▸ **Exercise text**
Harold L. Ickes (1874-1952) was Secretary of the Interior throughout the Roosevelt years. He became involved in the Japanese-American matter because the agency set up to manage the internment camps, the War Relocation Authority, came under the Department of the Interior. Ickes was always troubled about the internment and pressed FDR to end it at the earliest possible date. See The Secret Diary of Harold L. Ickes (1953-54).

 

OUTSIDERS

Walter Lippmann (1889-1974) was one of the most influential political philosophers of 20th-century America. A brilliant writer, he created the modern role of the newspaper columnist who comments on national and international affairs. While just in his 20s, Lippmann emerged as a leading progressive intellectual who wrote one of the key texts of the progressive movement in Drift and Mastery (1914), co-founded the New Republic magazine (1915), advised President Woodrow Wilson during World War I, and drafted Wilson’s historic Fourteen Points speech (1918). In the 1920s Lippmann grew more doubtful about the capacity of the mass public for intelligent self-government (Public Opinion, 1922). From 1931 until 1962 he wrote the syndicated column “Today and Tomorrow” for the New York Herald Tribune. After World War II Lippmann coined or at least popularized the term “the Cold War” and opposed McCarthyism and the Korean and Vietnam Wars. There has been a recent revival of interest in Lippmann because intellectuals assume that were he around today, he would oppose the US intervention in Iraq. Biography: Ronald Steel, Walter Lippmann and the American Century (1980).

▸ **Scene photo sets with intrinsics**
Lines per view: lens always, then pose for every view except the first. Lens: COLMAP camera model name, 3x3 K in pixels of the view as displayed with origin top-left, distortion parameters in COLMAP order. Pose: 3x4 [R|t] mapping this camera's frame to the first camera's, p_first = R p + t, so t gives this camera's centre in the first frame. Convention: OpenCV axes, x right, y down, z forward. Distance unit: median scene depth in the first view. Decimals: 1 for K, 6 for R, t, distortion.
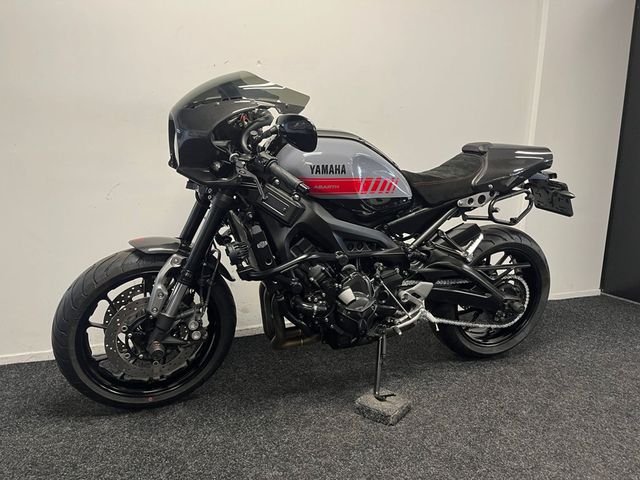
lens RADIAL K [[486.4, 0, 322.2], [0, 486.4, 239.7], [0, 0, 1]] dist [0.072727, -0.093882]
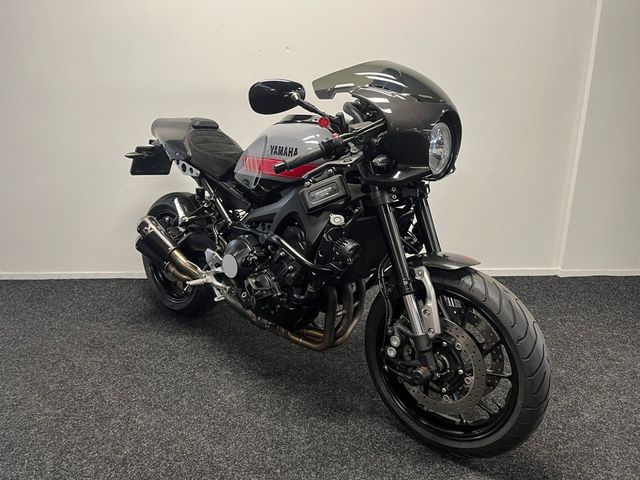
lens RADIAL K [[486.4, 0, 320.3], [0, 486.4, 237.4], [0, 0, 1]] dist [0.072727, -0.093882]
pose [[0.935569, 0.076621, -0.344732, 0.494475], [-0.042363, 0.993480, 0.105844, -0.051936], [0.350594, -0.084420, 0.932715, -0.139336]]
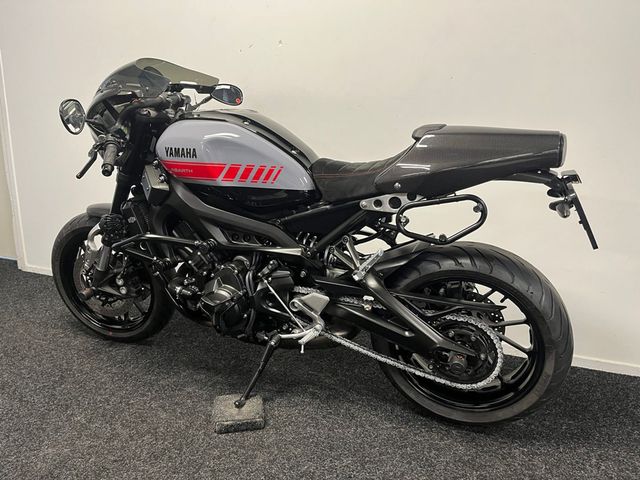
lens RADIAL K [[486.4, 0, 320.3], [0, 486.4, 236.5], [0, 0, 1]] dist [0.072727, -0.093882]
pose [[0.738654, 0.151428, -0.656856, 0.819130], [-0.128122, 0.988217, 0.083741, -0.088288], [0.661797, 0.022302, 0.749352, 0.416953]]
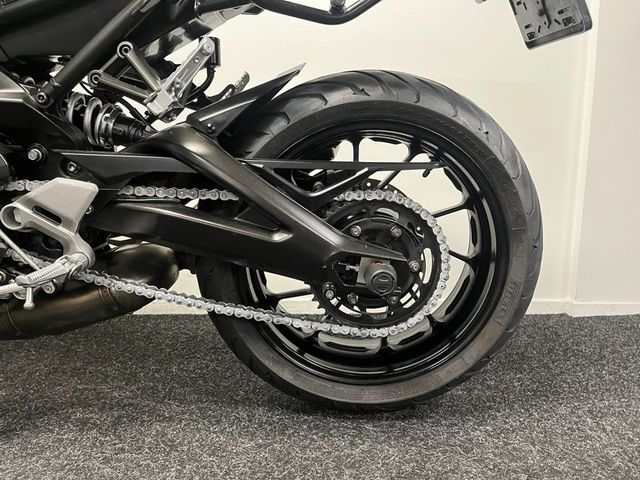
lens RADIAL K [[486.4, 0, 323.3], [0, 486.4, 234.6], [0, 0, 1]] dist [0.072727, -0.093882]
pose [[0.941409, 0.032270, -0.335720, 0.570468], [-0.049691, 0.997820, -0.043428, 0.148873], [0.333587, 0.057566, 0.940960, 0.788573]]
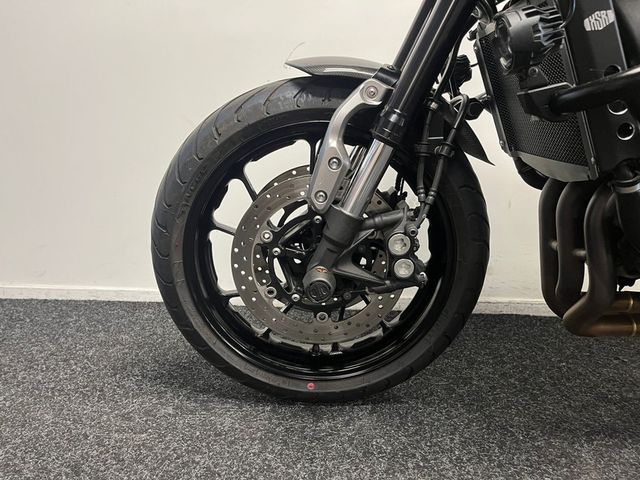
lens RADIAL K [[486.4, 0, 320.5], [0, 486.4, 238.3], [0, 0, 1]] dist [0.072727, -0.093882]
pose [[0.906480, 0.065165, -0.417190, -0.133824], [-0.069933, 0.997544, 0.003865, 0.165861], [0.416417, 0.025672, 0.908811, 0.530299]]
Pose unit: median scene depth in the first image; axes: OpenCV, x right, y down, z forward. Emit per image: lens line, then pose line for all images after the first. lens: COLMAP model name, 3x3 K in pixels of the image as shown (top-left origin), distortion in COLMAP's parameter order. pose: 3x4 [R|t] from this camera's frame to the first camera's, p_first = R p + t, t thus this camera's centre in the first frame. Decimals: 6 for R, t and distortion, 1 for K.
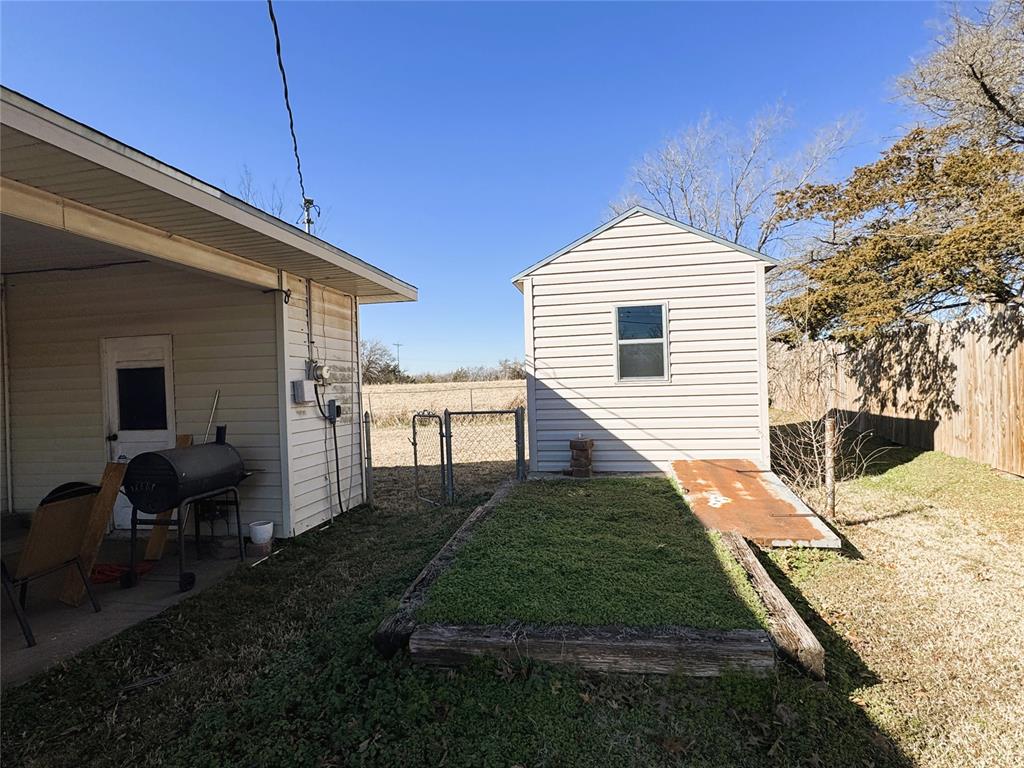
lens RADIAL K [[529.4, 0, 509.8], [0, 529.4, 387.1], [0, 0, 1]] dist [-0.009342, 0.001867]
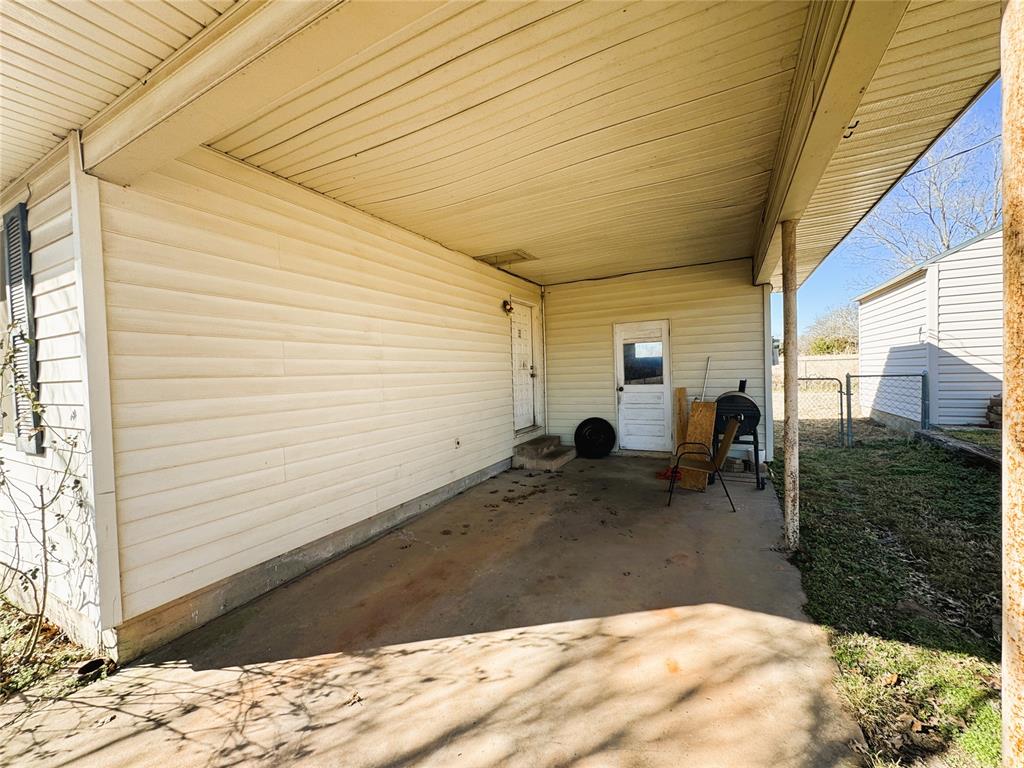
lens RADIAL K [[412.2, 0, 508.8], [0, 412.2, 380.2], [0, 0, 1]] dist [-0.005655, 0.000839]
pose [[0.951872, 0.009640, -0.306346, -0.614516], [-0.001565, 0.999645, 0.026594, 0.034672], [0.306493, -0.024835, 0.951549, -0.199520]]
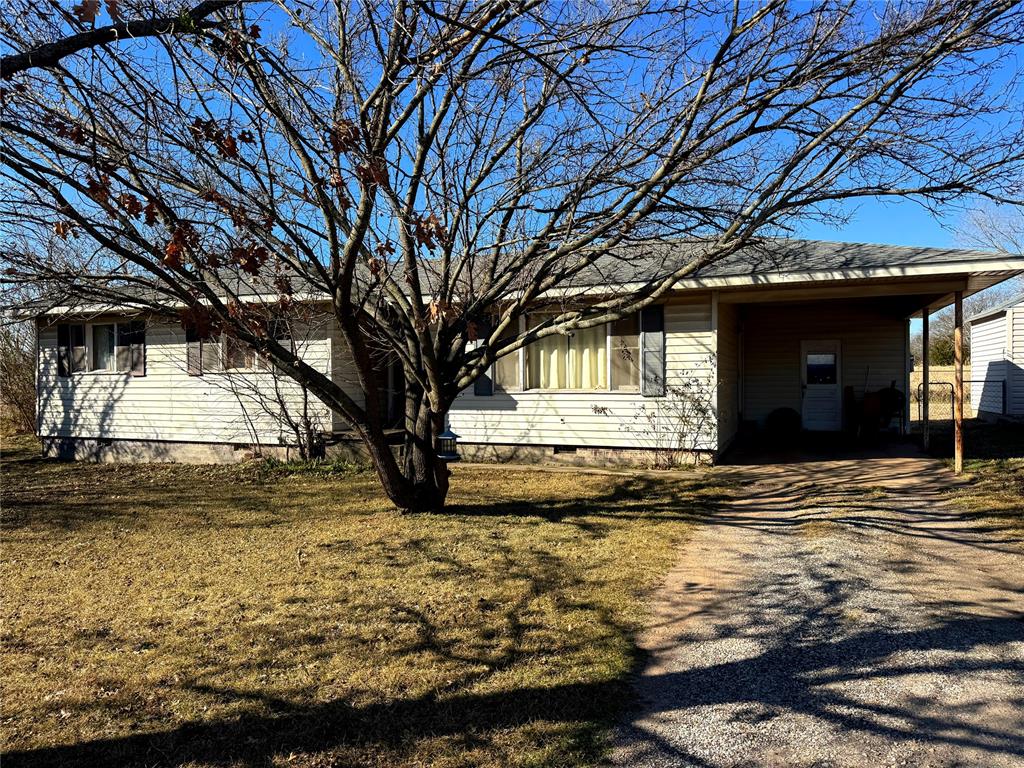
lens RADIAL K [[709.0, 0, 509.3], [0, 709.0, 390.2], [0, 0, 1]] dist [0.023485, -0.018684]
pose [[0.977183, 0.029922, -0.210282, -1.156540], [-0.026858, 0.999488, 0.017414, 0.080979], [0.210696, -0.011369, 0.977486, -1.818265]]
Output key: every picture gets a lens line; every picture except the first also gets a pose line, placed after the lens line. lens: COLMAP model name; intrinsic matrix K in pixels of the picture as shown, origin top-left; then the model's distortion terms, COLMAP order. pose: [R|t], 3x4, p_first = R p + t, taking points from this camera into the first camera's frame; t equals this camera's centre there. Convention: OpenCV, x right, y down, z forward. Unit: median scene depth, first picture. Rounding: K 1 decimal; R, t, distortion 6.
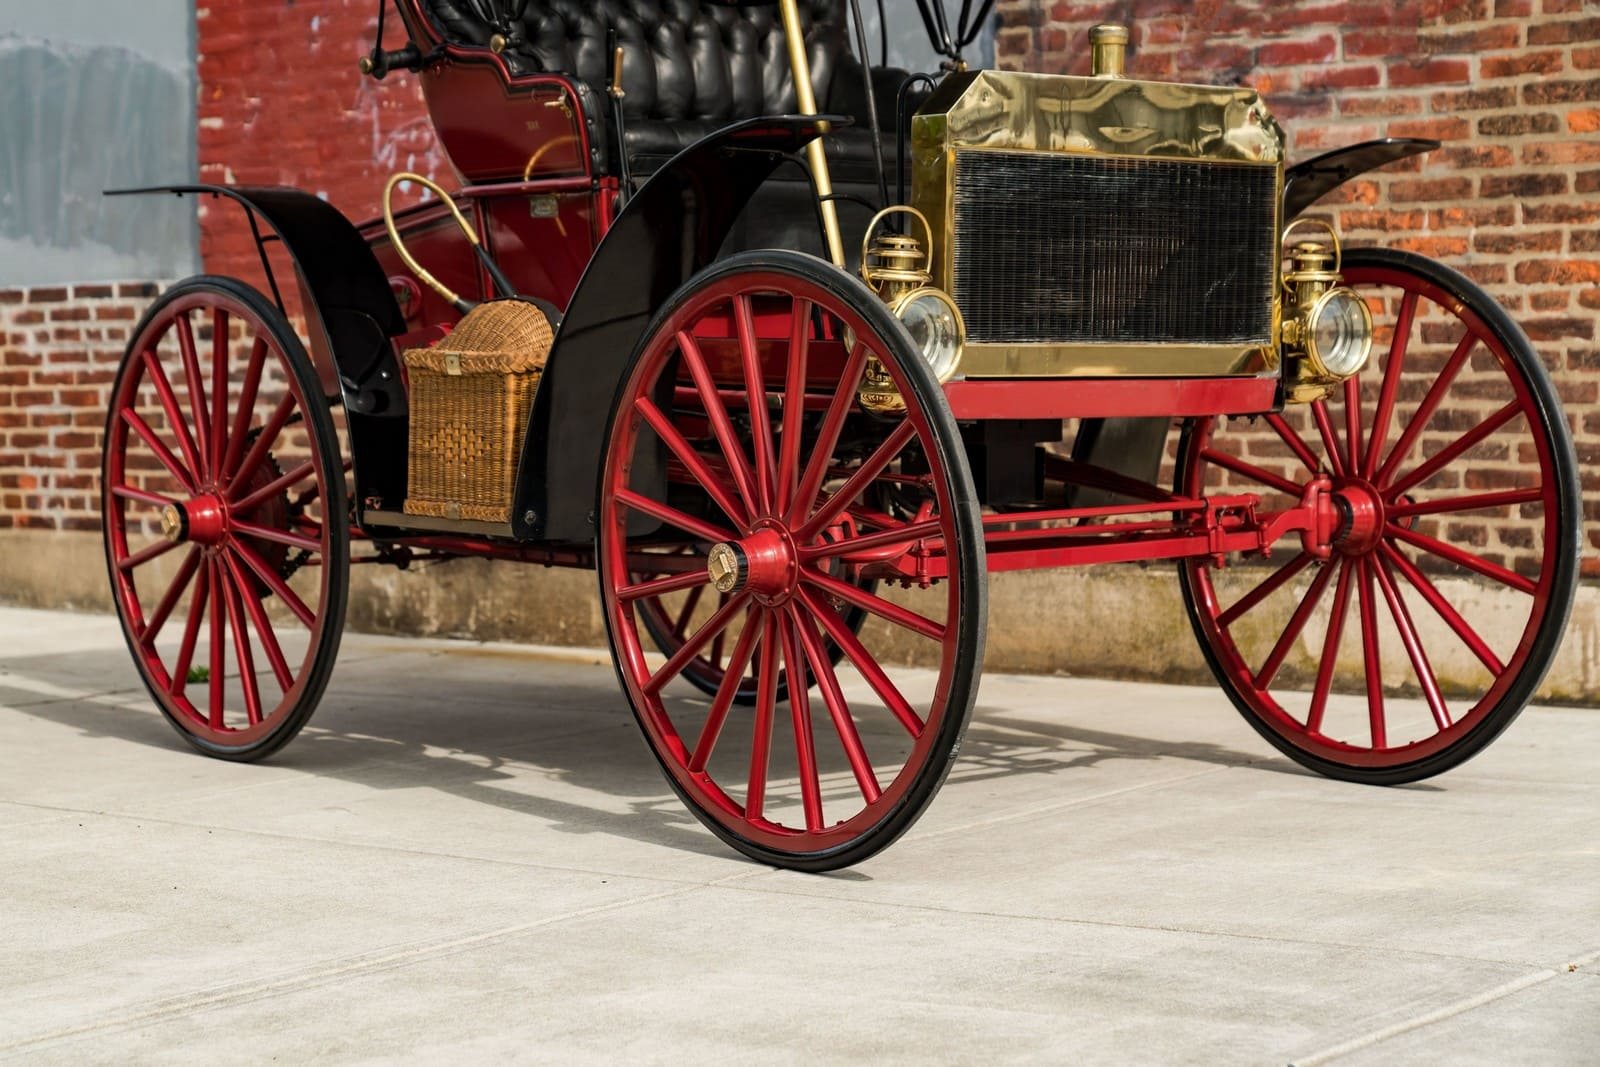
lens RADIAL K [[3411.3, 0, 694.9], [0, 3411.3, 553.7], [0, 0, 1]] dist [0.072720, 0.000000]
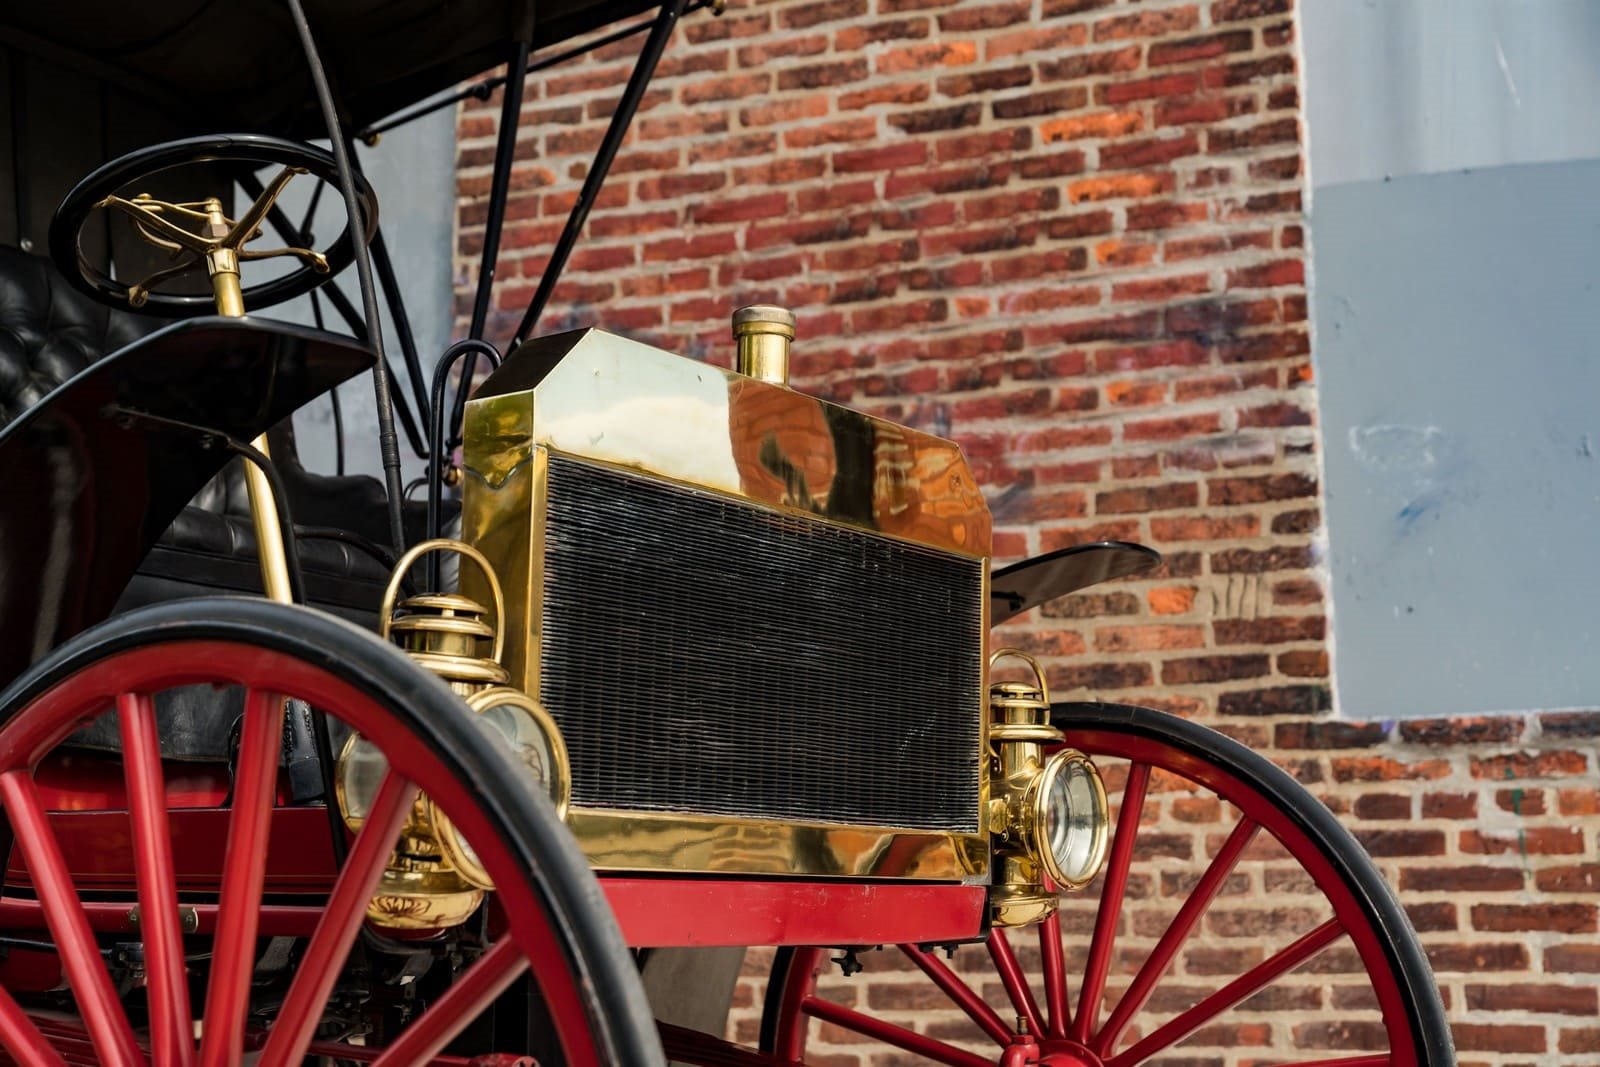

▸ **Exercise**
From the biographical sketches above, quote word for word the passage from "Harold L. Ickes (1874-1952)" to "L. Ickes (1953-54).".

▸ **Task result**
Harold L. Ickes (1874-1952) was Secretary of the Interior throughout the Roosevelt years. He became involved in the Japanese-American matter because the agency set up to manage the internment camps, the War Relocation Authority, came under the Department of the Interior. Ickes was always troubled about the internment and pressed FDR to end it at the earliest possible date. See The Secret Diary of Harold L. Ickes (1953-54).